K. R. C. Mok

UV-Sensitive Low Dark-Count PureB Single-Photon Avalanche Diode

A single-photon avalanche diode with high sensitivity in the ultraviolet (UV) wavelength range has been fabricated on Si using pure boron chemical vapor deposition to create both a nanometer-thin anode junction and a robust light entrance window. The device shows high sensitivity at the wavelengths of 330-370 nm when operated in the Geiger mode and good selectivity for UV light without applying a capping filter. The dark count rates can be as low as 5 Hz at room temperature for an active area of 7 μm2. An implicit guard ring, using an n-enhancement implantation in the central region of the diode, is applied instead of peripheral diffused p-type guard rings to achieve a high fill factor.

Chemical vapor deposition of PureB layers for solar cell application

A damage-free Si doping method using chemical vapor deposition of pure boron (PureB) layers is investigated for p+ doping of solar cell emitters. After PureB deposition the layer is thermally diffused into the Si and evaluated by determining the dopant profile, sheet resistance and effective carrier lifetime. It was found that dopant profiles and sheet resistance could be controlled by optimizing the thickness of the initial PureB layer and the subsequent annealing conditions. Compared to a boron ion implanted sample of the same sheet resistance, samples fabricated with the PureB method showed higher effective lifetime of about 300 μs as compared to 75 μs. In addition to providing defect-free junctions, PureB deposits selectively on silicon and not on silicon oxide, and may therefore be attractive for novel cell architectures.

Low-pressure chemical vapor deposition of pureb layers on silicon for p + n junction formation

Ultrashallow junctions were fabricated by chemical vapor deposition of pure boron (PureB) at 95 torr as opposed to atmospheric pressure deposition.
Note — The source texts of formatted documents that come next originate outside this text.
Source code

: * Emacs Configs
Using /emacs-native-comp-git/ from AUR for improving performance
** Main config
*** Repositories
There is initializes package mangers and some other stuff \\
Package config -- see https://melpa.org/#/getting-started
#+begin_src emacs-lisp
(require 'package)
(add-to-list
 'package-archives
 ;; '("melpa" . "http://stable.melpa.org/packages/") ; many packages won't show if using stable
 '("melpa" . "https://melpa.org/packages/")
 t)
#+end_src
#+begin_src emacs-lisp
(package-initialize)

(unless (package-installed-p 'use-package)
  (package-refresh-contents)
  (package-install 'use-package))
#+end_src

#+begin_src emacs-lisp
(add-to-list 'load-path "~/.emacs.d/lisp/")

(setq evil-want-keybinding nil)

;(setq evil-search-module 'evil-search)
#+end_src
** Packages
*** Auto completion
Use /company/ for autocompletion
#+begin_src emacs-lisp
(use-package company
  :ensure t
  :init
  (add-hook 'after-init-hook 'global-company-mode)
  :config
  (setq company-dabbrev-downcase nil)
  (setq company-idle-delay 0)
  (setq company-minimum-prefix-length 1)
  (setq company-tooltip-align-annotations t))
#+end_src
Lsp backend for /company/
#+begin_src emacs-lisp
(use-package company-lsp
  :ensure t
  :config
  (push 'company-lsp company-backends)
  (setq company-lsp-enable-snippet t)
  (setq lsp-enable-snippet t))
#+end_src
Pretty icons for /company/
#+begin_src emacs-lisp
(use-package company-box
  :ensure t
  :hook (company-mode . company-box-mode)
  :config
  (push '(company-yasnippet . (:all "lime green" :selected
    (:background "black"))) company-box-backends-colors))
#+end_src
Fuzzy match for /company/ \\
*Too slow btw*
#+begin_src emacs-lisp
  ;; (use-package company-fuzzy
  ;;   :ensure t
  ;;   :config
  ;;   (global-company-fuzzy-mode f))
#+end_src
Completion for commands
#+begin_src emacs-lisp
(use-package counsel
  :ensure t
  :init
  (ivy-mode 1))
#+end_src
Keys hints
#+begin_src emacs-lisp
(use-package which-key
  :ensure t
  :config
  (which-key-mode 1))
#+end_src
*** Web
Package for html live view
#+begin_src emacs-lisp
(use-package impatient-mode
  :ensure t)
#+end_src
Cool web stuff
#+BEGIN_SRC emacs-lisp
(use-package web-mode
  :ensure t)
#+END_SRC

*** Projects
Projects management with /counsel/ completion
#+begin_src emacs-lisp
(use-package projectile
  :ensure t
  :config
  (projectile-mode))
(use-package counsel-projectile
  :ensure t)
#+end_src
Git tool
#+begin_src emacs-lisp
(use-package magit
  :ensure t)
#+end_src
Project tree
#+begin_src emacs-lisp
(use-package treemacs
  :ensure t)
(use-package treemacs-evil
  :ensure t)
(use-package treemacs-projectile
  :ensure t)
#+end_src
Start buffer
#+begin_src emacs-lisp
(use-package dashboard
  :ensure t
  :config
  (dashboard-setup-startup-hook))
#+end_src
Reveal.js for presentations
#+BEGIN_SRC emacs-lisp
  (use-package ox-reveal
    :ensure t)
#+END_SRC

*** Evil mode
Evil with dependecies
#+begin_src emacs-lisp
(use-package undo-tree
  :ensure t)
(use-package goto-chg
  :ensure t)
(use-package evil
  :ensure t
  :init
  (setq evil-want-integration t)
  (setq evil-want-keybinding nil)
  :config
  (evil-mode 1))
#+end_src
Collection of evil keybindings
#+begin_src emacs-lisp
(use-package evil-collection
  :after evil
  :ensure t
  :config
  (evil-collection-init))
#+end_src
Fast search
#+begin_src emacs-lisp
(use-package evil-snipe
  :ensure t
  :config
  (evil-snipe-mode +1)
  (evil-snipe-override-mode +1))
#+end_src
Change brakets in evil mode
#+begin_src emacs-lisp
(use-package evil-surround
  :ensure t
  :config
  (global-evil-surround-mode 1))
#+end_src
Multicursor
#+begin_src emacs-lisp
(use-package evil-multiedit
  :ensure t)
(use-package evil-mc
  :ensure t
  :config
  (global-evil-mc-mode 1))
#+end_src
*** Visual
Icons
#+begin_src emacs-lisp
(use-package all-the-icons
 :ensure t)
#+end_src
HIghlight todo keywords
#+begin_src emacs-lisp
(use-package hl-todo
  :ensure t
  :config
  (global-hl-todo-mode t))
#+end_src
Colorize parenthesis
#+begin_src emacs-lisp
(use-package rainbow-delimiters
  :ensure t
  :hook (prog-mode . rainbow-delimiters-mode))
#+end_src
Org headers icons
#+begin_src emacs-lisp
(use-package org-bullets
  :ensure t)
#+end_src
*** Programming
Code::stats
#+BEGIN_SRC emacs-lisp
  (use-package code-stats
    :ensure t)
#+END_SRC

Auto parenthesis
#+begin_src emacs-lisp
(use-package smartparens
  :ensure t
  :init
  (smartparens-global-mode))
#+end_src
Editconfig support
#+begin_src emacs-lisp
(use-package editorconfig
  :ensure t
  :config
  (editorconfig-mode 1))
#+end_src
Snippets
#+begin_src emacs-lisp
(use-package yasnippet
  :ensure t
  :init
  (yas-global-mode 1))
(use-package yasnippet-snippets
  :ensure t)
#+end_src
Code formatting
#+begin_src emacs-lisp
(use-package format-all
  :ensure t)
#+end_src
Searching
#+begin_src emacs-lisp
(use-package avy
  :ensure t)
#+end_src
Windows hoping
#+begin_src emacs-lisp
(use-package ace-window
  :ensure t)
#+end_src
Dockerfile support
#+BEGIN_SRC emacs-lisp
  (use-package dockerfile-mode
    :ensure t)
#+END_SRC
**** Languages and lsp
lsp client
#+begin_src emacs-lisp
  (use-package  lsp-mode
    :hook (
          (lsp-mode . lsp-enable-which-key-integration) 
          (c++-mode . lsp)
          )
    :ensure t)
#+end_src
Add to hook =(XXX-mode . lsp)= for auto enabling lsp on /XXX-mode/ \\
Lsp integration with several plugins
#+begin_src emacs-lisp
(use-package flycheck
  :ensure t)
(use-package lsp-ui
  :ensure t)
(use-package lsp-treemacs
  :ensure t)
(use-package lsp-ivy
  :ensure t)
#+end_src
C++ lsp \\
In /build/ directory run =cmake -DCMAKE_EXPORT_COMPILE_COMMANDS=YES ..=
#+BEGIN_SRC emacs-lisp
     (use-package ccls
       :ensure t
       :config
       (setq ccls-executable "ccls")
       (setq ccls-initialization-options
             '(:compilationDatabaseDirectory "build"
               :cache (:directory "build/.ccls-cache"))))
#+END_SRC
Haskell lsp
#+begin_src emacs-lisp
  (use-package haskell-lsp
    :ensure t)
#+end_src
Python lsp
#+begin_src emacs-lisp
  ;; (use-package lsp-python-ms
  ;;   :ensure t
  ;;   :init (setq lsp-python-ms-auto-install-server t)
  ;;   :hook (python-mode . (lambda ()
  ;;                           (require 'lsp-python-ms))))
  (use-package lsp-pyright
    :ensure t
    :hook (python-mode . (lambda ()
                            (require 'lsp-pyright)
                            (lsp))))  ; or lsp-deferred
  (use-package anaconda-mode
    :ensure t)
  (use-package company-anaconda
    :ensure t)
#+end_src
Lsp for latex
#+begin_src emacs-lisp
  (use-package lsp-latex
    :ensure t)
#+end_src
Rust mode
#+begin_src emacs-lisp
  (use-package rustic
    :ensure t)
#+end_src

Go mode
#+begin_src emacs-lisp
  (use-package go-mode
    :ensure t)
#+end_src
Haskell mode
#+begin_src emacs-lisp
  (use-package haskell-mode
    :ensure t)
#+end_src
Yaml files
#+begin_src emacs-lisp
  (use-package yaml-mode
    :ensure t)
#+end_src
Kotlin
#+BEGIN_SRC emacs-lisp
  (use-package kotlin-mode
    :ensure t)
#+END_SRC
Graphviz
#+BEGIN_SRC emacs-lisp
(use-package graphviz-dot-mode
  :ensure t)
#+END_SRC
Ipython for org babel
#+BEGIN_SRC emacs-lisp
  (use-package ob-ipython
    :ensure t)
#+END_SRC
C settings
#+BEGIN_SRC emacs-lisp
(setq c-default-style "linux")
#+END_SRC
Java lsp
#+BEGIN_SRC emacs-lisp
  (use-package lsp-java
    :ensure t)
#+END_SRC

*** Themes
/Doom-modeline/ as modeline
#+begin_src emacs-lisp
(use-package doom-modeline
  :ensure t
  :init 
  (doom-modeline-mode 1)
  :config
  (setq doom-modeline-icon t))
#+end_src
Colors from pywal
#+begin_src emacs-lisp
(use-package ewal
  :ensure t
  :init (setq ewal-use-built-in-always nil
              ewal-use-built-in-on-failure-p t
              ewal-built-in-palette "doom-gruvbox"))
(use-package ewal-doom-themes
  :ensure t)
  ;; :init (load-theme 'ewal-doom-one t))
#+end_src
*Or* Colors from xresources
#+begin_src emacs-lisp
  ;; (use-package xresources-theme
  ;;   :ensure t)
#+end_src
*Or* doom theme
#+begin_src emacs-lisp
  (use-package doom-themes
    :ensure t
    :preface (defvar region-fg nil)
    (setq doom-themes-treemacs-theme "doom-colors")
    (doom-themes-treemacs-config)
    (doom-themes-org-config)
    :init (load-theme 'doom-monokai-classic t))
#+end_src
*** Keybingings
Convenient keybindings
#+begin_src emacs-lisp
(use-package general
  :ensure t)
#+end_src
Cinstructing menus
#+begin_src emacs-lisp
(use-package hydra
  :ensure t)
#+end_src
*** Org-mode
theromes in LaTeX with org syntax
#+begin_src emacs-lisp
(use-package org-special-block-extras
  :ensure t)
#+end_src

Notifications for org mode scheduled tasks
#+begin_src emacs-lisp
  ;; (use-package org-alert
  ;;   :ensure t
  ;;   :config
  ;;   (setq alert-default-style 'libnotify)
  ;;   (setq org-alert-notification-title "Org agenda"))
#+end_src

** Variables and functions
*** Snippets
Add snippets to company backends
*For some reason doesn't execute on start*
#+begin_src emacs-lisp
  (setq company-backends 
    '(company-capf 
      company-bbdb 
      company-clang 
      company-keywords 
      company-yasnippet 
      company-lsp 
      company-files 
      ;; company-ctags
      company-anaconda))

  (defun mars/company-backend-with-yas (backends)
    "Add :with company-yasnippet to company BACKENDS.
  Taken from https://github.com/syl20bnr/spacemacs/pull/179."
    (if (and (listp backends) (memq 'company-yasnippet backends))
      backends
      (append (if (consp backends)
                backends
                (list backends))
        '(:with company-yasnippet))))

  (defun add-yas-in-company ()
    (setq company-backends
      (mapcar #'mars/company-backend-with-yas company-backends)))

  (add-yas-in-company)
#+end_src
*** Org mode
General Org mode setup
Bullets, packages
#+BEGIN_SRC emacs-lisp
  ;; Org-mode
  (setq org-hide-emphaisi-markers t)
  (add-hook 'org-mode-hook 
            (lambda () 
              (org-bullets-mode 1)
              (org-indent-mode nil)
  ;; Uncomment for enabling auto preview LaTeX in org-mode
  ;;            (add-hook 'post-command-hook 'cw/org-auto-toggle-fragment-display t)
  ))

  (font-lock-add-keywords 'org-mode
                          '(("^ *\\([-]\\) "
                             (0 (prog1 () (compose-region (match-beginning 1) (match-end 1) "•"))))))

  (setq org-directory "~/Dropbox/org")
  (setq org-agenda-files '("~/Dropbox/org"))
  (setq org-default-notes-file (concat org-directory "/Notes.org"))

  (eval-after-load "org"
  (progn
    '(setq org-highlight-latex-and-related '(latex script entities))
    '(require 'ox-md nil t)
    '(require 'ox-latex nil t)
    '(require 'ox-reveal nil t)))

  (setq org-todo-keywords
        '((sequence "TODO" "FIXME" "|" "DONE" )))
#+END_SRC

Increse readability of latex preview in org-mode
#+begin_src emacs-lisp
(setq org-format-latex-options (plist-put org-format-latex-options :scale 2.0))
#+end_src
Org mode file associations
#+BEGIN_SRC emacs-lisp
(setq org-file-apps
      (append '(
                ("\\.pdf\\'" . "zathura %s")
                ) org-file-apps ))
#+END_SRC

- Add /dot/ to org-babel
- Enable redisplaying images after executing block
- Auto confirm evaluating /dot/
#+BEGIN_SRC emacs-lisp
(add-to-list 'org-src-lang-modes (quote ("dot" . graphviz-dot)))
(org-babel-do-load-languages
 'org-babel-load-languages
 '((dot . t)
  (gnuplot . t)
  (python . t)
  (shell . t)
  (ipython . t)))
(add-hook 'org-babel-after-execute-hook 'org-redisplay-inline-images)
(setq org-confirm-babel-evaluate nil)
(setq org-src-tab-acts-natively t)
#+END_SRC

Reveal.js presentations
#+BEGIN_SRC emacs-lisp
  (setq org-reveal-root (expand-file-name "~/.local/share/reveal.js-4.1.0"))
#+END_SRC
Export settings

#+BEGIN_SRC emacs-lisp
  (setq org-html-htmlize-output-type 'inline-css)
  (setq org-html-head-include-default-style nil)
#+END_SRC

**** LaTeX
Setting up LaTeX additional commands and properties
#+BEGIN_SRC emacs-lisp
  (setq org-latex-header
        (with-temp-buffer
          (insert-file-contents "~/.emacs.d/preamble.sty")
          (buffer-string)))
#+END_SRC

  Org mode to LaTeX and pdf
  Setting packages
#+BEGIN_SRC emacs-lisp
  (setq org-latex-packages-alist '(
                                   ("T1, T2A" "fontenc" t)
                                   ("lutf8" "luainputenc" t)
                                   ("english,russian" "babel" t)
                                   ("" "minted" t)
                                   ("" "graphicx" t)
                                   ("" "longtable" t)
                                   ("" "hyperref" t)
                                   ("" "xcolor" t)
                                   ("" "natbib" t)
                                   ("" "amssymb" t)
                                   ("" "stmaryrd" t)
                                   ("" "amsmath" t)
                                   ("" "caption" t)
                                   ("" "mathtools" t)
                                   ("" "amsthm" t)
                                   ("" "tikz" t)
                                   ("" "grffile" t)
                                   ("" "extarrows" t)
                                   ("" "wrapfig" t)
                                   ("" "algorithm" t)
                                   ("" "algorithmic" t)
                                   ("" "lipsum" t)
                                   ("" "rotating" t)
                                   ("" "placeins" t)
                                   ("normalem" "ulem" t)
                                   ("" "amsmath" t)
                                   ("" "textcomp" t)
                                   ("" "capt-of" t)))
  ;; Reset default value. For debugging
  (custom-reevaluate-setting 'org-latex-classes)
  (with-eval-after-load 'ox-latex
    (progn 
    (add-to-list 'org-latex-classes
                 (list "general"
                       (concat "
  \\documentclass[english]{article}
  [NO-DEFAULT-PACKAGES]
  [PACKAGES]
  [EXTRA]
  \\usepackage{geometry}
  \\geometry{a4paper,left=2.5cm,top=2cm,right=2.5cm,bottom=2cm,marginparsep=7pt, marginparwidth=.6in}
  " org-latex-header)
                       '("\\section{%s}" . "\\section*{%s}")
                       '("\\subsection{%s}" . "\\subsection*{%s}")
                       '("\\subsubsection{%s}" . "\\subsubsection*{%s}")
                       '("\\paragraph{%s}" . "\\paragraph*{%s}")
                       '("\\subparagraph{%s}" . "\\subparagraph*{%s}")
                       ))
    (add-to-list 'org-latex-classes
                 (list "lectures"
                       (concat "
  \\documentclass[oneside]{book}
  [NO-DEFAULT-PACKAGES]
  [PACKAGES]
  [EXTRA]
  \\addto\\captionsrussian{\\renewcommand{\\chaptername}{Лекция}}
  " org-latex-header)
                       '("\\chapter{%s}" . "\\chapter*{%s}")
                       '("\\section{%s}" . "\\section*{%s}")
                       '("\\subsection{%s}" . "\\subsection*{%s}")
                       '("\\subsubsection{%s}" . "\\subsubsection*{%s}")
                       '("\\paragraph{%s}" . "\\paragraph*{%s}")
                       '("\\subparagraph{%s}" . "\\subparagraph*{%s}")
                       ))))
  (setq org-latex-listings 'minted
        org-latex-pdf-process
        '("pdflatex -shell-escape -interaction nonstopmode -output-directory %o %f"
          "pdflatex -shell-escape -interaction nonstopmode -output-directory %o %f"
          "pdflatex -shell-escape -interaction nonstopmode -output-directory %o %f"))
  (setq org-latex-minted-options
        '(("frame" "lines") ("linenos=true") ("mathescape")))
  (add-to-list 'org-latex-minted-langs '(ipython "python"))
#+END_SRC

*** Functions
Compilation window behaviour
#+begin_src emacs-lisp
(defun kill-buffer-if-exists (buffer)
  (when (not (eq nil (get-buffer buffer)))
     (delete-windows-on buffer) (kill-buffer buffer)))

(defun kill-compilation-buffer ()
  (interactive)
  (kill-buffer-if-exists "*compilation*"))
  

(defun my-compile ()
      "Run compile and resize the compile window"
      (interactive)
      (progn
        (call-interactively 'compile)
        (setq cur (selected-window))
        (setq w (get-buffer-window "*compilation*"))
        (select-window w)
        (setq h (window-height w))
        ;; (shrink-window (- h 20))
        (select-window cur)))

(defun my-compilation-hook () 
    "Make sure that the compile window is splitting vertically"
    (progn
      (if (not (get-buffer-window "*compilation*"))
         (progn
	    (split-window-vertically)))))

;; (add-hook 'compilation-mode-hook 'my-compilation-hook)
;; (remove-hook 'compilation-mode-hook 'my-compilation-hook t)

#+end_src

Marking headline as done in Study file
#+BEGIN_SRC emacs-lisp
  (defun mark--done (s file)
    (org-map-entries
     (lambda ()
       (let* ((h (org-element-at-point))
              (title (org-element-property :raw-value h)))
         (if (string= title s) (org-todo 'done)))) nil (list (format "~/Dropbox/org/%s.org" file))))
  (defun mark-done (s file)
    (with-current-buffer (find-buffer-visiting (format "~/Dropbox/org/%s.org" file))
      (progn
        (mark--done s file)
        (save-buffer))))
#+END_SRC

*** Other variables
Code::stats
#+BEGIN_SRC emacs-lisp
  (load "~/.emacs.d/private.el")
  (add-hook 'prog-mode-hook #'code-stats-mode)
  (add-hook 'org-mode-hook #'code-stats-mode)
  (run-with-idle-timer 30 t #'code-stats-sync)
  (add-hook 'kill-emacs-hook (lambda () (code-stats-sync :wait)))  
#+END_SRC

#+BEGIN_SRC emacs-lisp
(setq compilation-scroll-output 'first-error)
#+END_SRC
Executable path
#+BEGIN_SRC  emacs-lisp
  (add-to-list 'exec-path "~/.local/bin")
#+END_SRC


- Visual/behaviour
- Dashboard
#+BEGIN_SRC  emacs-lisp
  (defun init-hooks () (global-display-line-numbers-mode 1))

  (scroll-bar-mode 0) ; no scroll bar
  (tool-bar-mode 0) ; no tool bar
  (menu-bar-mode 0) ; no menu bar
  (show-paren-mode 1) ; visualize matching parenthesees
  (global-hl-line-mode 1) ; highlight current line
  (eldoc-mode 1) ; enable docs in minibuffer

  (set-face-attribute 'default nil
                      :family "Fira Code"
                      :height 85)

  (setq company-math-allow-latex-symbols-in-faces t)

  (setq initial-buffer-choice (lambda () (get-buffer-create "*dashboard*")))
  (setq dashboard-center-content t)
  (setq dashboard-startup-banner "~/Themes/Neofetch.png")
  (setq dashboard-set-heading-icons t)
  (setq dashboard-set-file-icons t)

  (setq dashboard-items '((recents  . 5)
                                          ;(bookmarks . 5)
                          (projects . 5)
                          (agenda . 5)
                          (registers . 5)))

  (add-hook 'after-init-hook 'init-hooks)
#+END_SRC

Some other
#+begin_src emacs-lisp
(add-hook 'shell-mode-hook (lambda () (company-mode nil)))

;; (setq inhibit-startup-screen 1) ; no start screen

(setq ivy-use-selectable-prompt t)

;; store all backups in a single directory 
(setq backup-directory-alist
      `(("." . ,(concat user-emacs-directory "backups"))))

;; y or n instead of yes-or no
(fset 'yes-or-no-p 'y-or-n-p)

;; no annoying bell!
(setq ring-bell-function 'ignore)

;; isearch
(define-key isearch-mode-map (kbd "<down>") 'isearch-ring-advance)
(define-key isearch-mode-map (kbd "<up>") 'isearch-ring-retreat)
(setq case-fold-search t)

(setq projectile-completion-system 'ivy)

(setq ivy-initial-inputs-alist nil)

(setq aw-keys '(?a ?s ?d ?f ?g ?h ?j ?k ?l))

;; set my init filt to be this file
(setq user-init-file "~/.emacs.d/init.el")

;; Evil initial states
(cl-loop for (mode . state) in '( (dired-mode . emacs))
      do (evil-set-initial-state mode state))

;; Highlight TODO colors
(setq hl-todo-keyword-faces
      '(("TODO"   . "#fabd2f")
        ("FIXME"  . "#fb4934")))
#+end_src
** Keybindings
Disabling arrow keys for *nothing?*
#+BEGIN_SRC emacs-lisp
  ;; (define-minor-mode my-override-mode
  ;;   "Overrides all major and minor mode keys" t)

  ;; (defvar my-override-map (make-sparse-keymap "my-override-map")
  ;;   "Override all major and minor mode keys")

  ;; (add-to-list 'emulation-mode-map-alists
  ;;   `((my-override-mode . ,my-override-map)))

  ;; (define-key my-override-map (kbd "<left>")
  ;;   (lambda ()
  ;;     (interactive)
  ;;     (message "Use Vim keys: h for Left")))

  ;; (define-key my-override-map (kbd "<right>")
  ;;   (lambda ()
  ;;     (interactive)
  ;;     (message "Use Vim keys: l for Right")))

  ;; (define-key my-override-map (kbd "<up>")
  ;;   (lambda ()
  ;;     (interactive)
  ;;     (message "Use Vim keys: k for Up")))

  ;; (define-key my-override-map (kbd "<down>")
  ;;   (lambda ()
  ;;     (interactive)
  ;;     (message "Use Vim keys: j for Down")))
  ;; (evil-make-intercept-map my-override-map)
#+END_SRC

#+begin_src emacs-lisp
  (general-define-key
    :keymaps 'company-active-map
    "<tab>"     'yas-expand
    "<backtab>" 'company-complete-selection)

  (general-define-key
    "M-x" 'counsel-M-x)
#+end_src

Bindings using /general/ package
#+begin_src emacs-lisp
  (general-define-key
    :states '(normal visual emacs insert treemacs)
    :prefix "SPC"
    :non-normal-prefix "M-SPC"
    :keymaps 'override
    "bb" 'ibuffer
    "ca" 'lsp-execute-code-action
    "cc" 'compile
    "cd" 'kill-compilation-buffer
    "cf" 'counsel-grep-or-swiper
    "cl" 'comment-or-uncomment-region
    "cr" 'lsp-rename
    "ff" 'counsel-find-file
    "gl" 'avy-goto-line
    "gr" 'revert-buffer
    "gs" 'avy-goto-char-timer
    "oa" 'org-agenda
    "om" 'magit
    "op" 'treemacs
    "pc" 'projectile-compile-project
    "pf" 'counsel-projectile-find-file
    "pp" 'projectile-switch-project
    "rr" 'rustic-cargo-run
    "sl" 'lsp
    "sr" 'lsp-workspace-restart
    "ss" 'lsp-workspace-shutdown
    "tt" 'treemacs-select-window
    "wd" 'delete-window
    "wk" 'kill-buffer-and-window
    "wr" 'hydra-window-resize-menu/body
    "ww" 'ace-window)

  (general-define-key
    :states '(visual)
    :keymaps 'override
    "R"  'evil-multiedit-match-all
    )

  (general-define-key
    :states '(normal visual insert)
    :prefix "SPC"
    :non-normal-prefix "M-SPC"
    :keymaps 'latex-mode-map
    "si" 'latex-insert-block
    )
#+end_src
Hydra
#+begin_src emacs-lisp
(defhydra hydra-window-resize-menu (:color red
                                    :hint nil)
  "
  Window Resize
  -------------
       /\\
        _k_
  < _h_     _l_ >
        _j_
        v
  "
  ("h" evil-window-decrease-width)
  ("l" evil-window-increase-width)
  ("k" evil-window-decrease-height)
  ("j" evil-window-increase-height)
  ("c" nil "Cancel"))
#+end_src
The low pressure deposition process with hydrogen as carrier gas demonstrated to be a viable process for fabricating ideal diodes with low saturation current and no detrimental effects. The minimum deposition temperature for forming an ideal diode is 500°C. In the 500°C to 700°C temperature regime, the saturation current density decreases with increasing deposition temperature. Diodes fabricated with PureB deposition at 400°C show a superposition of p+n and Al-to-Si Schottky-like behavior. Depositing PureB at 95 torr results in a thicker layer than at atmospheric pressure, implying that hydrogen desorption from silicon surface is limiting in the reaction mechanism of the PureB deposition.

Applications of PureB and PureGaB ultrashallow junction technologies

A review is given of present and potential applications of pure dopant deposition of boron and gallium integrated as the p+-region in p+n ultrashallow junctions. Pure B (PureB) layers have been applied in several large area Si diode applications where nm-shallow junctions are required: high-linearity, high-quality varactor diodes for RF adaptive circuits and photodiode detectors for low-penetration-depth beams such as extreme/ vacuum/deep-ultraviolet (EUV, VUV, DUV) light and low-energy electrons. The integration of these types of detectors in CMOS is discussed along with some points that may make the pure dopant depositions attractive for source/drain fabrication in advanced pMOS transistors. Pure Ga capped with pure B (PureGaB) layers have been demonstrated as the p+-region in p+n Ge-on-Si diodes that are sensitive to infrared wavelengths (> 1 μm) both in avalanche and Geiger mode.

Towards CMOS-compatible photon-counting imagers in the whole 10 nm – 1600 nm spectral range with PureB Si and PureGaB Ge-on-Si technology

The paper gives an overview of the implementation of PureB Si photodiodes in the spectral range 10 nm - 400 nm and PureGaB Ge-on-Si photodiodes in the near infrared (NIR) up to about 1.6 μm. Focus is put on the special properties of the technology in relationship to the integration in CMOS as single-photon avalanche diodes (SPADs).

Reverse biasing and breakdown behavior of PureB diodes

In this paper, the reverse biasing and breakdown properties of the PureB diodes are investigated for different methods of processing the PureB anode window and the metal contacting. In particular, micron-sized devices are examined in order to assess their suitability for use in dense imaging arrays that may require operation as avalanche photodiodes to obtain the necessary photosensitivity [6]. For such small devices implanted guard rings cannot be implemented without paying a penalty in fill-factor. At the same time it is also desirable to position the photosensitive area away from the oxide perimeter where permanent damage can be inflicted by high reverse currents. Therefore, a “virtual” guard, using an n-enhancement implantation in the central region of the diode is applied here.